In this example we will be splitting clusters into primary and secondary nodes.
Having a way to not take down both sides of a HA cluster is a basic requirement for sysadmins, but can be tricky to express in configuration management.
There are multiple ways to gather this info.
Your cluster software knows it - usually it'd be right in the configuration.
You might have a strict naming convention, i.e. one that makes all even systems a cluster primary and all odd ones a secondary. That doesn't have a high benefit on a technical level, but is very easy to 'hash' in a human brain, meaning you can easily identify those nodes in a list, no matter if it contains 10 or 1000 cluster pairs.

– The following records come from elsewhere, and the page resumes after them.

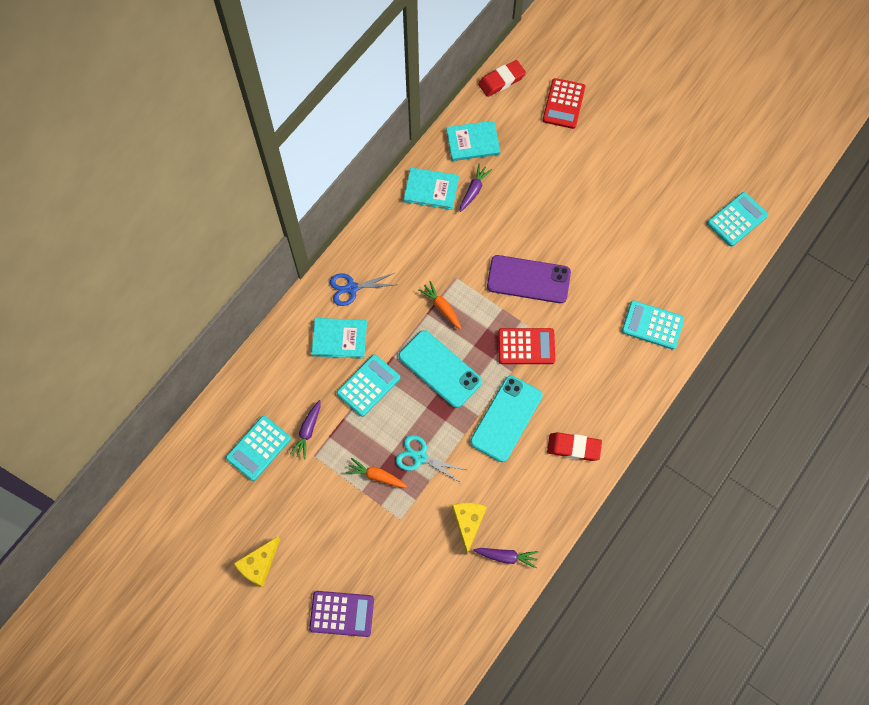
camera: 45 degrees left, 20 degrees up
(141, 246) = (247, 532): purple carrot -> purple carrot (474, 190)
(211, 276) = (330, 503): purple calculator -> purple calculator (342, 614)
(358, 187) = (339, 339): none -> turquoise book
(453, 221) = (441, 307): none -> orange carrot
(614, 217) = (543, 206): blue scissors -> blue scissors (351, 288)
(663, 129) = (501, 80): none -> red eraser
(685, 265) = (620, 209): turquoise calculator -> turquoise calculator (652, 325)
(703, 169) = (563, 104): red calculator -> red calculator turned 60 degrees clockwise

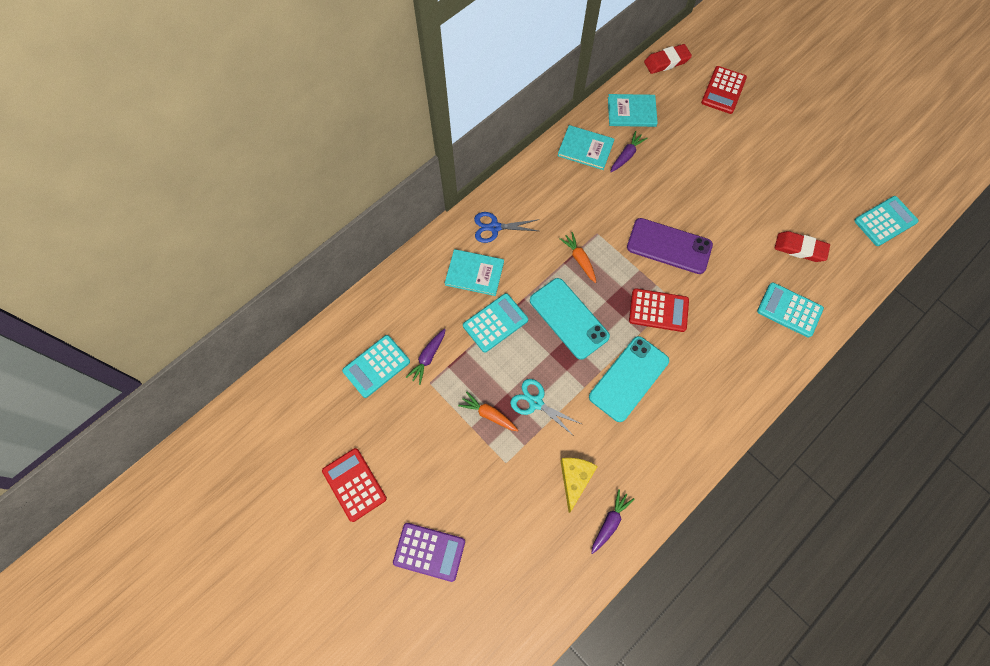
camera: 10 degrees right, 0 degrees up
(259, 565) = (354, 484): yellow cheese -> red calculator
(506, 557) = (610, 522): purple carrot -> purple carrot turned 75 degrees counterclockwise
(573, 448) = (694, 420): red eraser -> red eraser (799, 248)

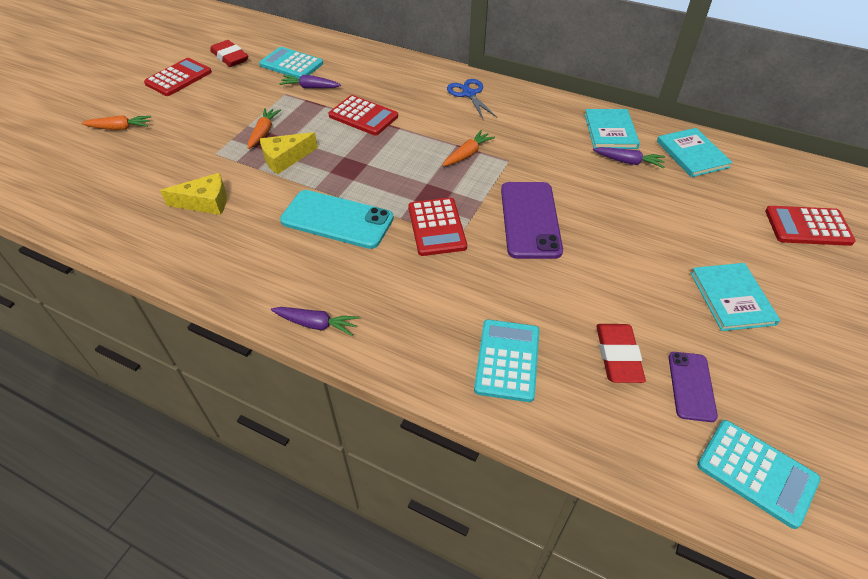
camera: 70 degrees right, 20 degrees down
(429, 552) = (120, 128): purple calculator -> orange carrot
(474, 273) = (411, 93): turquoise book -> turquoise book (732, 298)
(495, 323) = (363, 116): turquoise calculator -> red calculator
(535, 403) = (285, 159): turquoise scissors -> yellow cheese
(569, 318) = (391, 161): turquoise phone -> none
(610, 522) = (159, 238): purple carrot -> purple carrot (316, 324)
(666, 62) = (795, 168): red eraser -> red eraser (230, 57)
(828, 222) = (691, 386): none -> purple phone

Your CMDB might also know it. If it was designed to help you, this information might be found there.
I'll go with an easy example, we use the naming convention and split using regex for odd (primary) and even (secondary) systems.
We can already do this inside rudder using dynamic groups, but for the sake of example I'm now pushing this info from outside Rudder using the API.
(This could be an awk oneliner, but even after so many years it doesn't come freely for my brain. Please look at the example instead of the tuning opportunities :-) )
If you look at the "Properties" page of the node information, you will find this information has been added, meaning Rudder's internal LDAP backend is now aware of this additional information.
Accordingly, we can now start matching on this information.
To catch all nodes that have the cluster property add all -> select test for is defined
To catch all primary nodes -> select test for Name=Value and set it to (in the righthand field) cluster-role=primary
As easy as that.
One Caveat: Pushing a single attribute via API does not trigger a dynamic group update on it's own. For performance reasons you should either trigger an update after adding a bulk of settings or wait out the next update.
If you suppose you have some non-shitty, structured infrastructure database...
- A python-readable excel file
- A json or yml juggernaut
- A real CMDB
- Or even some kind of shell script...
Then you'll be able to use this feature to let Rudder know about your org's intents for a system. On a process level, this is miles away from having a hardcoded list of systems. Instead you'd assign an "application" property to each system, telling Rudder about the main use for this systems.
I happily use this to set up one-application-per service environments, which allows for easy decommissioning and separates misbehaving applications to protect the innocent.